2. Project the data onto a space with n_components using SparseRamdomProjection. Sometimes you may want to define the dimension of projected space directly without guessing it based on the epsilon.
In random projection, besides using a predefine an epsilon to determine the dimension, you can also use the n_components parameter to define the number of components in the transformed data.
# TODO: define a n_components and perform random projection on data X.
# Store the transformed data in a `X_rp` variable
n_components = 30
rp = SparseRandomProjection(n_components=n_components)
X_rp = rp.fit_transform(X)
3. Perform the following helper function to plot two figures.
The first figure shows how the distribution of pairwise distance of original data against that of the projected data.
The second figure shows the ratio of pairwise distance in projected data and original data (projected distance/original distance)
It may take about 2-5 min to plot the figures due to the large data dimension.
plot_rp(X, X_rp, n_components)
4. Change number of n_components to 30, 100, 700. What do you observe?

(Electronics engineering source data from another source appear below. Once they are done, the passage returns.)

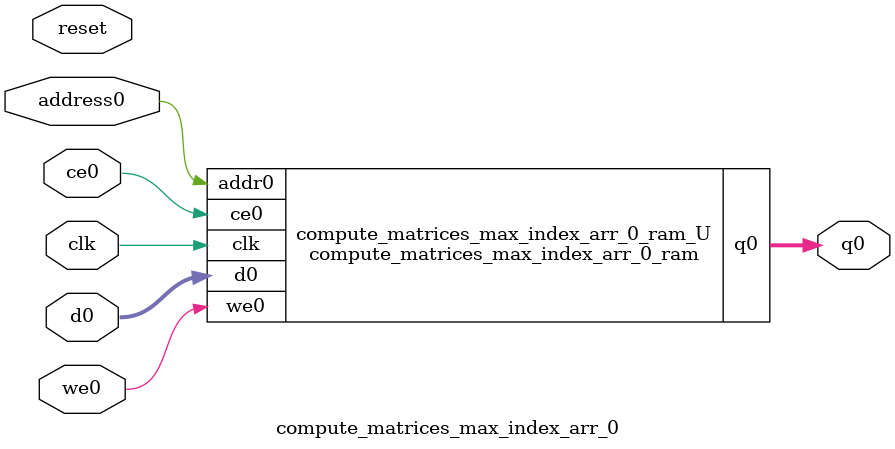
<source format=v>
`timescale 1 ns / 1 ps
module compute_matrices_max_index_arr_0_ram (addr0, ce0, d0, we0, q0,  clk);

parameter DWIDTH = 22;
parameter AWIDTH = 1;
parameter MEM_SIZE = 2;

input[AWIDTH-1:0] addr0;
input ce0;
input[DWIDTH-1:0] d0;
input we0;
output reg[DWIDTH-1:0] q0;
input clk;

(* ram_style = "block" *)reg [DWIDTH-1:0] ram[0:MEM_SIZE-1];




always @(posedge clk)  
begin 
    if (ce0) begin
        if (we0) 
            ram[addr0] <= d0; 
        q0 <= ram[addr0];
    end
end


endmodule

`timescale 1 ns / 1 ps
module compute_matrices_max_index_arr_0(
    reset,
    clk,
    address0,
    ce0,
    we0,
    d0,
    q0);

parameter DataWidth = 32'd22;
parameter AddressRange = 32'd2;
parameter AddressWidth = 32'd1;
input reset;
input clk;
input[AddressWidth - 1:0] address0;
input ce0;
input we0;
input[DataWidth - 1:0] d0;
output[DataWidth - 1:0] q0;



compute_matrices_max_index_arr_0_ram compute_matrices_max_index_arr_0_ram_U(
    .clk( clk ),
    .addr0( address0 ),
    .ce0( ce0 ),
    .we0( we0 ),
    .d0( d0 ),
    .q0( q0 ));

endmodule


</source>
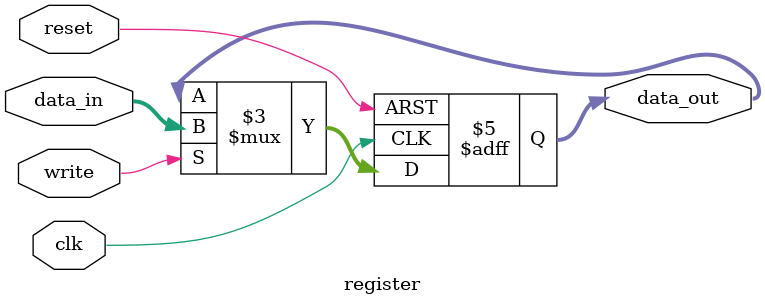
<source format=v>
module register(clk,reset,write,data_in,data_out);
input clk,reset,write;
input [7:0] data_in;
output reg [7:0] data_out;
always @(posedge clk or posedge reset)
	if(reset)
		data_out<=0;
	else if(write)
		data_out<=data_in;
	else 
		data_out=data_out;
	
endmodule 
</source>
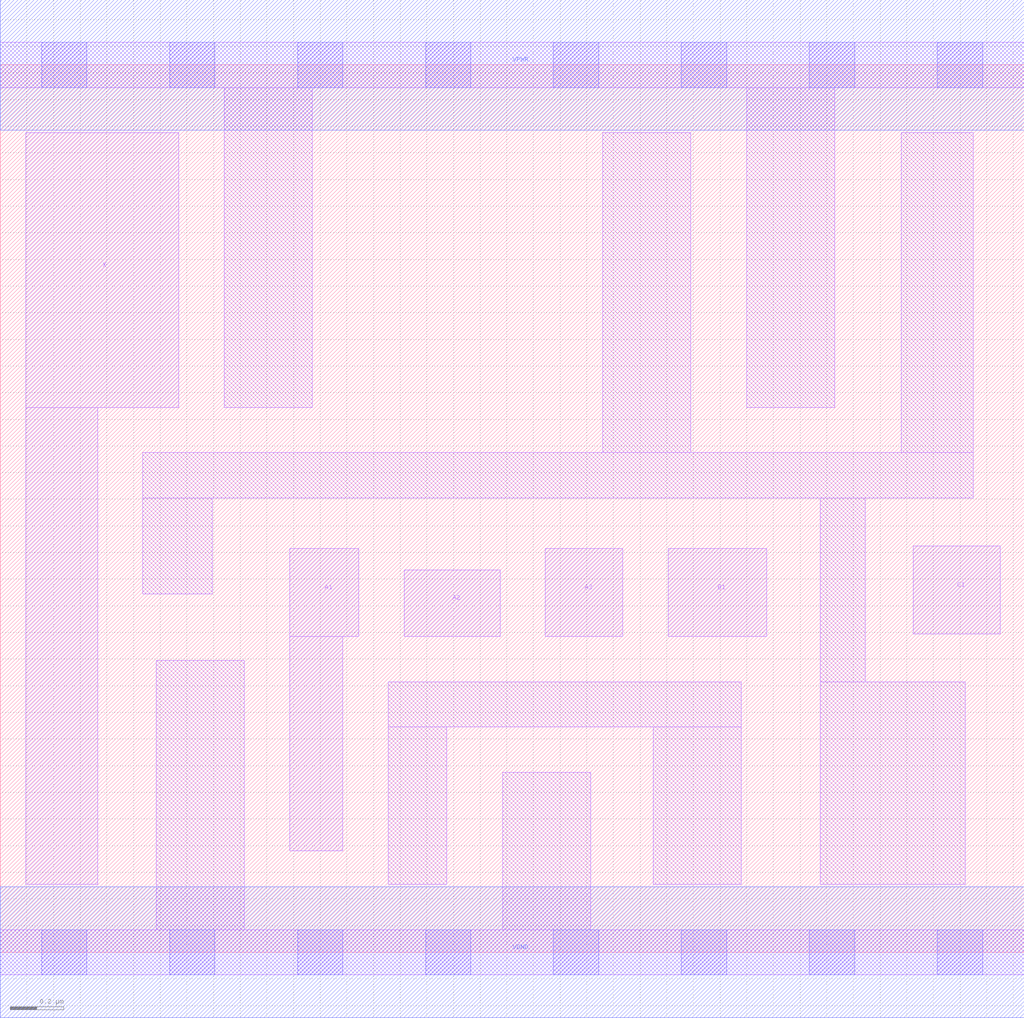
<source format=lef>
# Copyright 2020 The SkyWater PDK Authors
#
# Licensed under the Apache License, Version 2.0 (the "License");
# you may not use this file except in compliance with the License.
# You may obtain a copy of the License at
#
#     https://www.apache.org/licenses/LICENSE-2.0
#
# Unless required by applicable law or agreed to in writing, software
# distributed under the License is distributed on an "AS IS" BASIS,
# WITHOUT WARRANTIES OR CONDITIONS OF ANY KIND, either express or implied.
# See the License for the specific language governing permissions and
# limitations under the License.
#
# SPDX-License-Identifier: Apache-2.0

VERSION 5.7 ;
  NAMESCASESENSITIVE ON ;
  NOWIREEXTENSIONATPIN ON ;
  DIVIDERCHAR "/" ;
  BUSBITCHARS "[]" ;
UNITS
  DATABASE MICRONS 200 ;
END UNITS
MACRO sky130_fd_sc_lp__o311a_1
  CLASS CORE ;
  SOURCE USER ;
  FOREIGN sky130_fd_sc_lp__o311a_1 ;
  ORIGIN  0.000000  0.000000 ;
  SIZE  3.840000 BY  3.330000 ;
  SYMMETRY X Y R90 ;
  SITE unit ;
  PIN A1
    ANTENNAGATEAREA  0.315000 ;
    DIRECTION INPUT ;
    USE SIGNAL ;
    PORT
      LAYER li1 ;
        RECT 1.085000 0.380000 1.285000 1.185000 ;
        RECT 1.085000 1.185000 1.345000 1.515000 ;
    END
  END A1
  PIN A2
    ANTENNAGATEAREA  0.315000 ;
    DIRECTION INPUT ;
    USE SIGNAL ;
    PORT
      LAYER li1 ;
        RECT 1.515000 1.185000 1.875000 1.435000 ;
    END
  END A2
  PIN A3
    ANTENNAGATEAREA  0.315000 ;
    DIRECTION INPUT ;
    USE SIGNAL ;
    PORT
      LAYER li1 ;
        RECT 2.045000 1.185000 2.335000 1.515000 ;
    END
  END A3
  PIN B1
    ANTENNAGATEAREA  0.315000 ;
    DIRECTION INPUT ;
    USE SIGNAL ;
    PORT
      LAYER li1 ;
        RECT 2.505000 1.185000 2.875000 1.515000 ;
    END
  END B1
  PIN C1
    ANTENNAGATEAREA  0.315000 ;
    DIRECTION INPUT ;
    USE SIGNAL ;
    PORT
      LAYER li1 ;
        RECT 3.425000 1.195000 3.750000 1.525000 ;
    END
  END C1
  PIN X
    ANTENNADIFFAREA  0.556500 ;
    DIRECTION OUTPUT ;
    USE SIGNAL ;
    PORT
      LAYER li1 ;
        RECT 0.095000 0.255000 0.365000 2.045000 ;
        RECT 0.095000 2.045000 0.670000 3.075000 ;
    END
  END X
  PIN VGND
    DIRECTION INOUT ;
    USE GROUND ;
    PORT
      LAYER met1 ;
        RECT 0.000000 -0.245000 3.840000 0.245000 ;
    END
  END VGND
  PIN VPWR
    DIRECTION INOUT ;
    USE POWER ;
    PORT
      LAYER met1 ;
        RECT 0.000000 3.085000 3.840000 3.575000 ;
    END
  END VPWR
  OBS
    LAYER li1 ;
      RECT 0.000000 -0.085000 3.840000 0.085000 ;
      RECT 0.000000  3.245000 3.840000 3.415000 ;
      RECT 0.535000  1.345000 0.795000 1.705000 ;
      RECT 0.535000  1.705000 3.650000 1.875000 ;
      RECT 0.585000  0.085000 0.915000 1.095000 ;
      RECT 0.840000  2.045000 1.170000 3.245000 ;
      RECT 1.455000  0.255000 1.675000 0.845000 ;
      RECT 1.455000  0.845000 2.780000 1.015000 ;
      RECT 1.885000  0.085000 2.215000 0.675000 ;
      RECT 2.260000  1.875000 2.590000 3.075000 ;
      RECT 2.450000  0.255000 2.780000 0.845000 ;
      RECT 2.800000  2.045000 3.130000 3.245000 ;
      RECT 3.075000  0.255000 3.620000 1.015000 ;
      RECT 3.075000  1.015000 3.245000 1.705000 ;
      RECT 3.380000  1.875000 3.650000 3.075000 ;
    LAYER mcon ;
      RECT 0.155000 -0.085000 0.325000 0.085000 ;
      RECT 0.155000  3.245000 0.325000 3.415000 ;
      RECT 0.635000 -0.085000 0.805000 0.085000 ;
      RECT 0.635000  3.245000 0.805000 3.415000 ;
      RECT 1.115000 -0.085000 1.285000 0.085000 ;
      RECT 1.115000  3.245000 1.285000 3.415000 ;
      RECT 1.595000 -0.085000 1.765000 0.085000 ;
      RECT 1.595000  3.245000 1.765000 3.415000 ;
      RECT 2.075000 -0.085000 2.245000 0.085000 ;
      RECT 2.075000  3.245000 2.245000 3.415000 ;
      RECT 2.555000 -0.085000 2.725000 0.085000 ;
      RECT 2.555000  3.245000 2.725000 3.415000 ;
      RECT 3.035000 -0.085000 3.205000 0.085000 ;
      RECT 3.035000  3.245000 3.205000 3.415000 ;
      RECT 3.515000 -0.085000 3.685000 0.085000 ;
      RECT 3.515000  3.245000 3.685000 3.415000 ;
  END
END sky130_fd_sc_lp__o311a_1

</source>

Answer: from the 6 figures with different n_components, we can see that when the projected space has relatively low dimension (n_components=30), the space is very distorted: the 2D pairwise distance distribution forms a circular shape and the distance ratio is widely spread. When the projected space is high-dementional or even close to the original dimension (n_components=700), the pairwise is very well perserved: the 2D pairwise distance distribution forms a liner line and the most of the distance ratios are close to 1.